To do |
All records, exactly as written, minus the pictures: copy them out.

Records from a dataset |
::::::::::
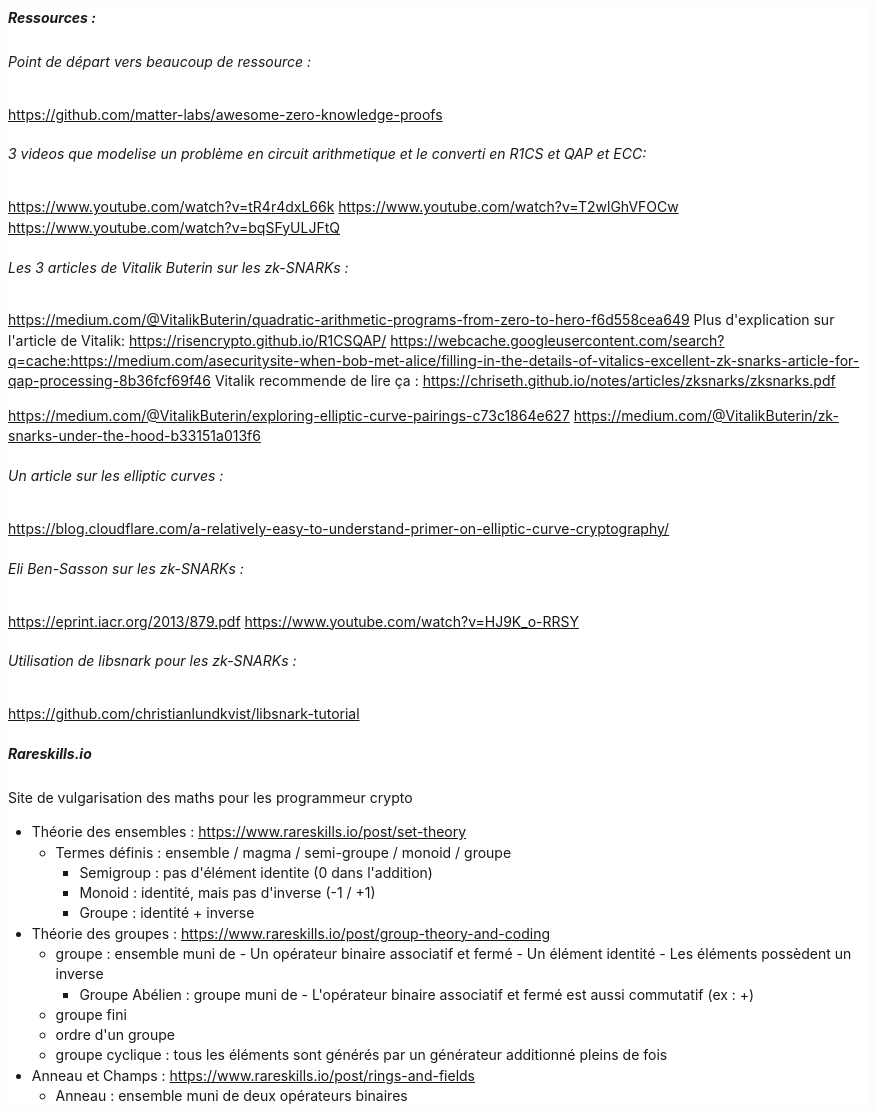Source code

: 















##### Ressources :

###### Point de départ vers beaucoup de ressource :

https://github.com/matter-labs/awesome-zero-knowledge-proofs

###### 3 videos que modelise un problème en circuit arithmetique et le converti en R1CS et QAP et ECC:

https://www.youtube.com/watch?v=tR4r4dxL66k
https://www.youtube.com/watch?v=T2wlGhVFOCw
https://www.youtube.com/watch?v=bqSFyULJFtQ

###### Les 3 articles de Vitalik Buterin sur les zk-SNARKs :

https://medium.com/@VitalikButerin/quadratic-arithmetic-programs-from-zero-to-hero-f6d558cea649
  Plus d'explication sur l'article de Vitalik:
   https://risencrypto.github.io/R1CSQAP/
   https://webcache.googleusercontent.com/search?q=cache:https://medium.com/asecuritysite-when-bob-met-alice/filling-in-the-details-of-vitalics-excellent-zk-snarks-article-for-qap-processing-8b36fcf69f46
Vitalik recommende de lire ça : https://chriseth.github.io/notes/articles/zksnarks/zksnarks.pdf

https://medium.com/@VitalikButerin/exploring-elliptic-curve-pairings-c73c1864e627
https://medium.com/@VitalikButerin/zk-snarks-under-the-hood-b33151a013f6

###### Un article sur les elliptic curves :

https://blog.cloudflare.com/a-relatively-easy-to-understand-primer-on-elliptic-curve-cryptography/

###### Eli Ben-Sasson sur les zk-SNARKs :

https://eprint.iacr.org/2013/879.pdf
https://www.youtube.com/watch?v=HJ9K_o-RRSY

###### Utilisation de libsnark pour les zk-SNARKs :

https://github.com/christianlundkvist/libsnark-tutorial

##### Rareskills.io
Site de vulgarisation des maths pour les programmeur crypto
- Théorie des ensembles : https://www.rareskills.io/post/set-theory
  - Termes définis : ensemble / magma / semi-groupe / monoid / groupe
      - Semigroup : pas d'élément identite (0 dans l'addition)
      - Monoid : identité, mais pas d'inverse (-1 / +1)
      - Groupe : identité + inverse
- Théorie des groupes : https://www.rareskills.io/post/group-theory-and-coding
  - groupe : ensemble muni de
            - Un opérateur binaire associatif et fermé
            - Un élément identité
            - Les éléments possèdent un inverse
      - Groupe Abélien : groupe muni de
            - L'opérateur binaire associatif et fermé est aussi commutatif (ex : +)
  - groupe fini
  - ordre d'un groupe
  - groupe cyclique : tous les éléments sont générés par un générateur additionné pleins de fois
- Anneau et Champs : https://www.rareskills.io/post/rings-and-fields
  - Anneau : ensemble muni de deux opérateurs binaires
::::::::::
Completed task |
Source code

: 















##### Ressources :

###### Point de départ vers beaucoup de ressource :

https://github.com/matter-labs/awesome-zero-knowledge-proofs

###### 3 videos que modelise un problème en circuit arithmetique et le converti en R1CS et QAP et ECC:

https://www.youtube.com/watch?v=tR4r4dxL66k
https://www.youtube.com/watch?v=T2wlGhVFOCw
https://www.youtube.com/watch?v=bqSFyULJFtQ

###### Les 3 articles de Vitalik Buterin sur les zk-SNARKs :

https://medium.com/@VitalikButerin/quadratic-arithmetic-programs-from-zero-to-hero-f6d558cea649
  Plus d'explication sur l'article de Vitalik:
   https://risencrypto.github.io/R1CSQAP/
   https://webcache.googleusercontent.com/search?q=cache:https://medium.com/asecuritysite-when-bob-met-alice/filling-in-the-details-of-vitalics-excellent-zk-snarks-article-for-qap-processing-8b36fcf69f46
Vitalik recommende de lire ça : https://chriseth.github.io/notes/articles/zksnarks/zksnarks.pdf

https://medium.com/@VitalikButerin/exploring-elliptic-curve-pairings-c73c1864e627
https://medium.com/@VitalikButerin/zk-snarks-under-the-hood-b33151a013f6

###### Un article sur les elliptic curves :

https://blog.cloudflare.com/a-relatively-easy-to-understand-primer-on-elliptic-curve-cryptography/

###### Eli Ben-Sasson sur les zk-SNARKs :

https://eprint.iacr.org/2013/879.pdf
https://www.youtube.com/watch?v=HJ9K_o-RRSY

###### Utilisation de libsnark pour les zk-SNARKs :

https://github.com/christianlundkvist/libsnark-tutorial

##### Rareskills.io
Site de vulgarisation des maths pour les programmeur crypto
- Théorie des ensembles : https://www.rareskills.io/post/set-theory
  - Termes définis : ensemble / magma / semi-groupe / monoid / groupe
      - Semigroup : pas d'élément identite (0 dans l'addition)
      - Monoid : identité, mais pas d'inverse (-1 / +1)
      - Groupe : identité + inverse
- Théorie des groupes : https://www.rareskills.io/post/group-theory-and-coding
  - groupe : ensemble muni de
            - Un opérateur binaire associatif et fermé
            - Un élément identité
            - Les éléments possèdent un inverse
      - Groupe Abélien : groupe muni de
            - L'opérateur binaire associatif et fermé est aussi commutatif (ex : +)
  - groupe fini
  - ordre d'un groupe
  - groupe cyclique : tous les éléments sont générés par un générateur additionné pleins de fois
- Anneau et Champs : https://www.rareskills.io/post/rings-and-fields
  - Anneau : ensemble muni de deux opérateurs binaires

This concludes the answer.